Melanie Rawn is definitively back, with the third book in three years of her current secondary-world series about a traveling theatrical troupe: Thornlost is a Tor hardcover, hitting stores April 29th. Glad to see that this is clicking for her, and I hope it's clicking for her fans as well: I haven't read this series yet, but I enjoyed her late-'90s aborted trilogy from DAW: The Ruins of Ambrai and The Mageborn Traitor.

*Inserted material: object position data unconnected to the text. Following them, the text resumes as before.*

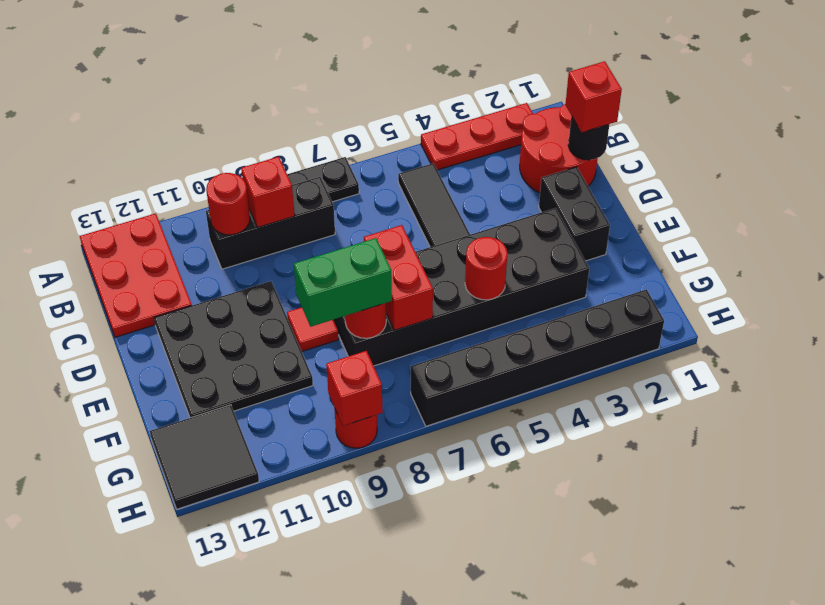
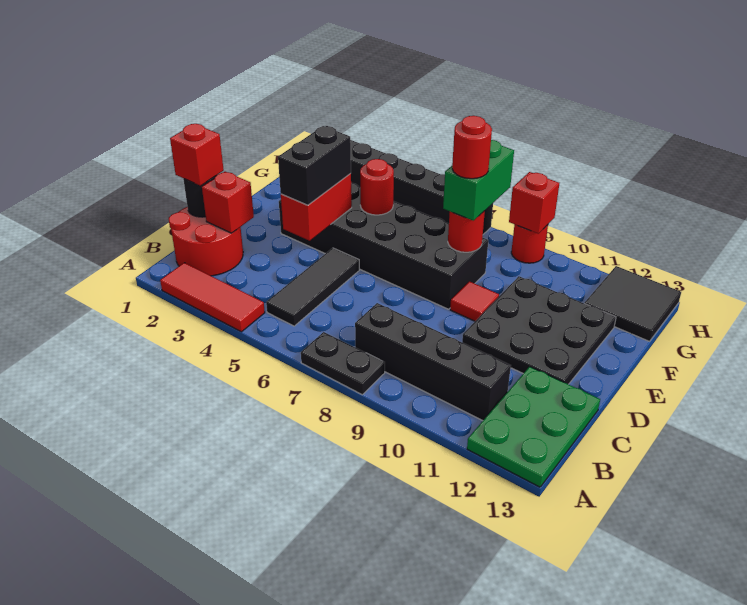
red 1x3 plate [421,103,533,170] -> red 1x3 tile [160,263,265,332]
red 2x3 plate [80,213,192,337] -> green 2x3 plate [467,367,600,487]
black 1x3 brick [206,177,335,269] -> black 1x4 brick [355,303,511,421]
red 1x1 brick [241,157,295,227] -> red 1x1 brick moved to [202,172,254,233]
red 1x1 round brick [206,173,250,235] -> red 1x1 round brick moved to [452,116,492,179]
black 1x2 brick [539,167,610,261] -> black 1x2 brick moved to [278,126,351,205]
red 1x2 brick [364,225,433,330] -> red 1x2 brick moved to [281,173,352,241]
green 1x2 brick [294,238,392,327] -> green 1x2 brick turned to [443,140,514,221]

And last for this week is Daryl Gregory's new novel Afterparty, set in a near-future world where designer drugs can rewire anyone's mind -- and ubiquitous data and fabrication technologies mean that practically anyone can create and use those drugs. In that world, the scientist who created Numinous -- a drug that gives its users the unshakable belief that they have communed directly with God -- breaks out of a psychiatric ward to try to fix the world she helped create. It's a Tor hardcover, coming April 22nd.


[1] I doubt the UPS guy would be happy to hear we call him that at our house, but he doesn't have to know, does he?

1 comment:

Anonymous said...

Kristin Britain's Green Rider series does have an overarching plot for the series. (Something broke the wall built a thousand years ago to keep the Big Bad in and now it's out. The good guys need to stuff it back in and fix the wall.) However, books 1-3 each had a self-contained plot as well and the overarching plot didn't overwhelm the action in each individual book. Book 4 was a cliffhanger.